*The problem:* Skip any image you find and restate the rest of the data word for word.

[Dataset Boundary: Start]

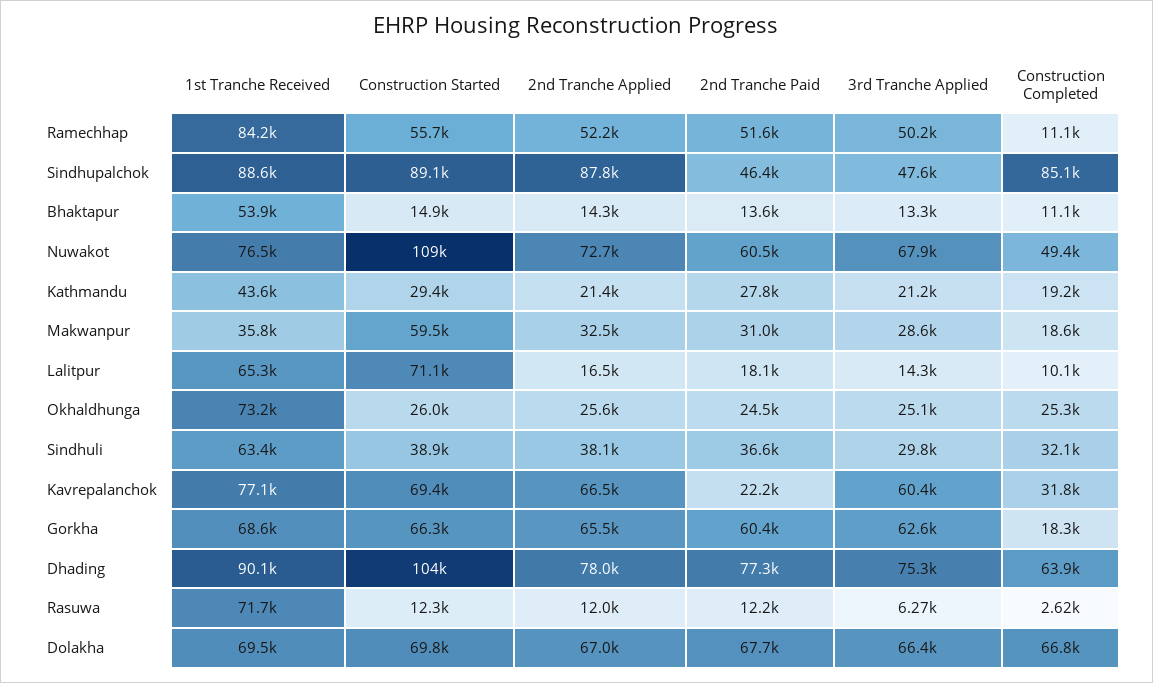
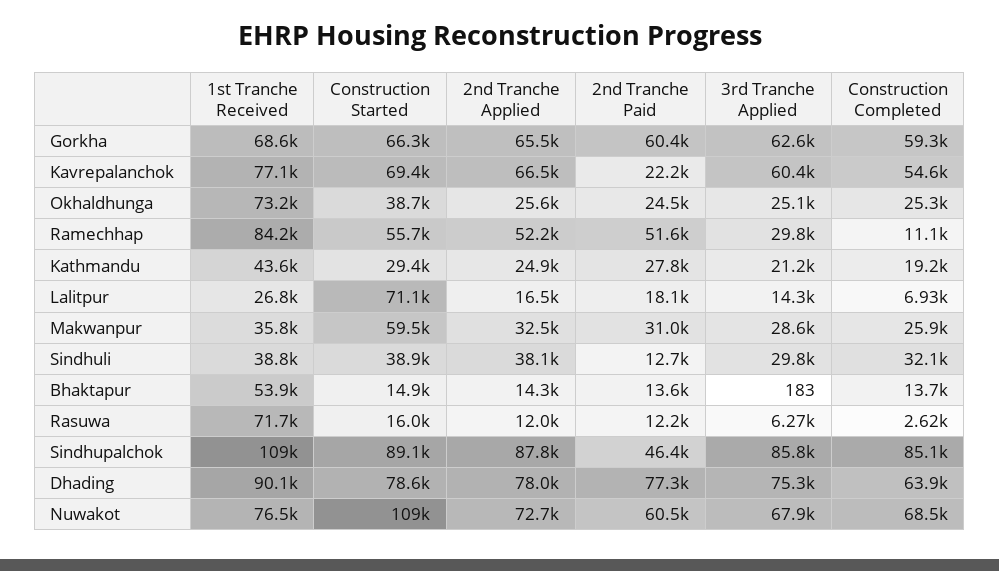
  {
    "1st Tranche Received": {
      "Ramechhap": 84200,
-     "Sindhupalchok": 88600,
+     "Sindhupalchok": 109000,
      "Bhaktapur": 53900,
      "Nuwakot": 76500,
      "Kathmandu": 43600,
      "Makwanpur": 35800,
-     "Lalitpur": 65300,
+     "Lalitpur": 26800,
      "Okhaldhunga": 73200,
-     "Sindhuli": 63400,
+     "Sindhuli": 38800,
      "Kavrepalanchok": 77100,
      "Gorkha": 68600,
      "Dhading": 90100,
-     "Rasuwa": 71700,
+     "Rasuwa": 71700
-     "Dolakha": 69500
    },
    "Construction Started": {
      "Ramechhap": 55700,
      "Sindhupalchok": 89100,
      "Bhaktapur": 14900,
      "Nuwakot": 109000,
      "Kathmandu": 29400,
      "Makwanpur": 59500,
      "Lalitpur": 71100,
-     "Okhaldhunga": 26000,
+     "Okhaldhunga": 38700,
      "Sindhuli": 38900,
      "Kavrepalanchok": 69400,
      "Gorkha": 66300,
-     "Dhading": 104000,
+     "Dhading": 78600,
-     "Rasuwa": 12300,
+     "Rasuwa": 16000
-     "Dolakha": 69800
    },
    "2nd Tranche Applied": {
      "Ramechhap": 52200,
      "Sindhupalchok": 87800,
      "Bhaktapur": 14300,
      "Nuwakot": 72700,
-     "Kathmandu": 21400,
+     "Kathmandu": 24900,
      "Makwanpur": 32500,
      "Lalitpur": 16500,
      "Okhaldhunga": 25600,
      "Sindhuli": 38100,
      "Kavrepalanchok": 66500,
      "Gorkha": 65500,
      "Dhading": 78000,
-     "Rasuwa": 12000,
+     "Rasuwa": 12000
-     "Dolakha": 67000
    },
    "2nd Tranche Paid": {
      "Ramechhap": 51600,
      "Sindhupalchok": 46400,
      "Bhaktapur": 13600,
      "Nuwakot": 60500,
      "Kathmandu": 27800,
      "Makwanpur": 31000,
      "Lalitpur": 18100,
      "Okhaldhunga": 24500,
-     "Sindhuli": 36600,
+     "Sindhuli": 12700,
      "Kavrepalanchok": 22200,
      "Gorkha": 60400,
      "Dhading": 77300,
-     "Rasuwa": 12200,
+     "Rasuwa": 12200
-     "Dolakha": 67700
    },
    "3rd Tranche Applied": {
-     "Ramechhap": 50200,
+     "Ramechhap": 29800,
-     "Sindhupalchok": 47600,
+     "Sindhupalchok": 85800,
-     "Bhaktapur": 13300,
+     "Bhaktapur": 183,
      "Nuwakot": 67900,
      "Kathmandu": 21200,
      "Makwanpur": 28600,
      "Lalitpur": 14300,
      "Okhaldhunga": 25100,
      "Sindhuli": 29800,
      "Kavrepalanchok": 60400,
      "Gorkha": 62600,
      "Dhading": 75300,
-     "Rasuwa": 6270,
+     "Rasuwa": 6270
-     "Dolakha": 66400
    },
    "Construction Completed": {
      "Ramechhap": 11100,
      "Sindhupalchok": 85100,
-     "Bhaktapur": 11100,
+     "Bhaktapur": 13700,
-     "Nuwakot": 49400,
+     "Nuwakot": 68500,
      "Kathmandu": 19200,
-     "Makwanpur": 18600,
+     "Makwanpur": 25900,
-     "Lalitpur": 10100,
+     "Lalitpur": 6930,
      "Okhaldhunga": 25300,
      "Sindhuli": 32100,
-     "Kavrepalanchok": 31800,
+     "Kavrepalanchok": 54600,
-     "Gorkha": 18300,
+     "Gorkha": 59300,
      "Dhading": 63900,
-     "Rasuwa": 2620,
+     "Rasuwa": 2620
-     "Dolakha": 66800
    }
  }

[Dataset Boundary: End]

*Response:*
  {
    "1st Tranche Received": {
      "Ramechhap": 84200,
-     "Sindhupalchok": 88600,
+     "Sindhupalchok": 109000,
      "Bhaktapur": 53900,
      "Nuwakot": 76500,
      "Kathmandu": 43600,
      "Makwanpur": 35800,
-     "Lalitpur": 65300,
+     "Lalitpur": 26800,
      "Okhaldhunga": 73200,
-     "Sindhuli": 63400,
+     "Sindhuli": 38800,
      "Kavrepalanchok": 77100,
      "Gorkha": 68600,
      "Dhading": 90100,
-     "Rasuwa": 71700,
+     "Rasuwa": 71700
-     "Dolakha": 69500
    },
    "Construction Started": {
      "Ramechhap": 55700,
      "Sindhupalchok": 89100,
      "Bhaktapur": 14900,
      "Nuwakot": 109000,
      "Kathmandu": 29400,
      "Makwanpur": 59500,
      "Lalitpur": 71100,
-     "Okhaldhunga": 26000,
+     "Okhaldhunga": 38700,
      "Sindhuli": 38900,
      "Kavrepalanchok": 69400,
      "Gorkha": 66300,
-     "Dhading": 104000,
+     "Dhading": 78600,
-     "Rasuwa": 12300,
+     "Rasuwa": 16000
-     "Dolakha": 69800
    },
    "2nd Tranche Applied": {
      "Ramechhap": 52200,
      "Sindhupalchok": 87800,
      "Bhaktapur": 14300,
      "Nuwakot": 72700,
-     "Kathmandu": 21400,
+     "Kathmandu": 24900,
      "Makwanpur": 32500,
      "Lalitpur": 16500,
      "Okhaldhunga": 25600,
      "Sindhuli": 38100,
      "Kavrepalanchok": 66500,
      "Gorkha": 65500,
      "Dhading": 78000,
-     "Rasuwa": 12000,
+     "Rasuwa": 12000
-     "Dolakha": 67000
    },
    "2nd Tranche Paid": {
      "Ramechhap": 51600,
      "Sindhupalchok": 46400,
      "Bhaktapur": 13600,
      "Nuwakot": 60500,
      "Kathmandu": 27800,
      "Makwanpur": 31000,
      "Lalitpur": 18100,
      "Okhaldhunga": 24500,
-     "Sindhuli": 36600,
+     "Sindhuli": 12700,
      "Kavrepalanchok": 22200,
      "Gorkha": 60400,
      "Dhading": 77300,
-     "Rasuwa": 12200,
+     "Rasuwa": 12200
-     "Dolakha": 67700
    },
    "3rd Tranche Applied": {
-     "Ramechhap": 50200,
+     "Ramechhap": 29800,
-     "Sindhupalchok": 47600,
+     "Sindhupalchok": 85800,
-     "Bhaktapur": 13300,
+     "Bhaktapur": 183,
      "Nuwakot": 67900,
      "Kathmandu": 21200,
      "Makwanpur": 28600,
      "Lalitpur": 14300,
      "Okhaldhunga": 25100,
      "Sindhuli": 29800,
      "Kavrepalanchok": 60400,
      "Gorkha": 62600,
      "Dhading": 75300,
-     "Rasuwa": 6270,
+     "Rasuwa": 6270
-     "Dolakha": 66400
    },
    "Construction Completed": {
      "Ramechhap": 11100,
      "Sindhupalchok": 85100,
-     "Bhaktapur": 11100,
+     "Bhaktapur": 13700,
-     "Nuwakot": 49400,
+     "Nuwakot": 68500,
      "Kathmandu": 19200,
-     "Makwanpur": 18600,
+     "Makwanpur": 25900,
-     "Lalitpur": 10100,
+     "Lalitpur": 6930,
      "Okhaldhunga": 25300,
      "Sindhuli": 32100,
-     "Kavrepalanchok": 31800,
+     "Kavrepalanchok": 54600,
-     "Gorkha": 18300,
+     "Gorkha": 59300,
      "Dhading": 63900,
-     "Rasuwa": 2620,
+     "Rasuwa": 2620
-     "Dolakha": 66800
    }
  }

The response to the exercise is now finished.